_EXTRACTED INFORMATION_

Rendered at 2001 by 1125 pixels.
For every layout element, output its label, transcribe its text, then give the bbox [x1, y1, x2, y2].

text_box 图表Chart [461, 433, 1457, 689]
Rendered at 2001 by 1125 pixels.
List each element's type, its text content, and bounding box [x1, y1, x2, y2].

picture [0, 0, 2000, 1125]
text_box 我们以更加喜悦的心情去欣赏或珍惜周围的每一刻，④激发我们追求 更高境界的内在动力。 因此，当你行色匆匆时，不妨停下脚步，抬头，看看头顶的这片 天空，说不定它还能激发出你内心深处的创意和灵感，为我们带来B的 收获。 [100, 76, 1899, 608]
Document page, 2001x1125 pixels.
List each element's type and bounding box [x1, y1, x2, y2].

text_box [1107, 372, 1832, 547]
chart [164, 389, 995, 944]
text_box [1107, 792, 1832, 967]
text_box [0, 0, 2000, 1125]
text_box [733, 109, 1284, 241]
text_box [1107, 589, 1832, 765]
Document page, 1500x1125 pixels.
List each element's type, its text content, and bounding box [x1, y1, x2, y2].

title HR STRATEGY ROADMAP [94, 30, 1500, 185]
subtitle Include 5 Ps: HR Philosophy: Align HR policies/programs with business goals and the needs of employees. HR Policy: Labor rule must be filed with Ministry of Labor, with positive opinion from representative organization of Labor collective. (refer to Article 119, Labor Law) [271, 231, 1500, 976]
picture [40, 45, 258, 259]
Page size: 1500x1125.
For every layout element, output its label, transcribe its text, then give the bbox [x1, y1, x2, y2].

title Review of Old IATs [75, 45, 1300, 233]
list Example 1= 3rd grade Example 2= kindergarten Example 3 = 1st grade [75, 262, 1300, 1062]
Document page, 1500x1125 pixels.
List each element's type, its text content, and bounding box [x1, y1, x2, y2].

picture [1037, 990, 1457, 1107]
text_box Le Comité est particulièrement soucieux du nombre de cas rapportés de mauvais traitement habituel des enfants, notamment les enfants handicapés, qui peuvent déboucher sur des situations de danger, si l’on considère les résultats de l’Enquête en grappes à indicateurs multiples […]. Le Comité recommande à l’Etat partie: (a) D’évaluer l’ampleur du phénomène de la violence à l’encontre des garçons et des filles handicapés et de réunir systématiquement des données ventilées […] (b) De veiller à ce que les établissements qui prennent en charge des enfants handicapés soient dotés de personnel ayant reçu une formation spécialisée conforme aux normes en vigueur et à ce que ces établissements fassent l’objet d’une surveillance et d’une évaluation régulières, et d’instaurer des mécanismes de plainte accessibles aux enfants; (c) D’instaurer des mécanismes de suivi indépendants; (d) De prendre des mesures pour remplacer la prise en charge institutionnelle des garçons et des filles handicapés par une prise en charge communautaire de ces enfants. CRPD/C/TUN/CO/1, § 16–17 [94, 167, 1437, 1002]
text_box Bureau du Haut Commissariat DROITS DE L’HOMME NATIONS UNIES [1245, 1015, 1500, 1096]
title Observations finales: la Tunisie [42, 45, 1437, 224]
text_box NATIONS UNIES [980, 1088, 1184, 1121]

_WHAT YOU HAVE TO DO_
Quote the data above verbatim from its first line to the line that includes "Document page, 2001x1125 pixels.", with both boundary lines retained.

_FINAL ANSWER_
Rendered at 2001 by 1125 pixels.
For every layout element, output its label, transcribe its text, then give the bbox [x1, y1, x2, y2].

text_box 图表Chart [461, 433, 1457, 689]
Rendered at 2001 by 1125 pixels.
List each element's type, its text content, and bounding box [x1, y1, x2, y2].

picture [0, 0, 2000, 1125]
text_box 我们以更加喜悦的心情去欣赏或珍惜周围的每一刻，④激发我们追求 更高境界的内在动力。 因此，当你行色匆匆时，不妨停下脚步，抬头，看看头顶的这片 天空，说不定它还能激发出你内心深处的创意和灵感，为我们带来B的 收获。 [100, 76, 1899, 608]
Document page, 2001x1125 pixels.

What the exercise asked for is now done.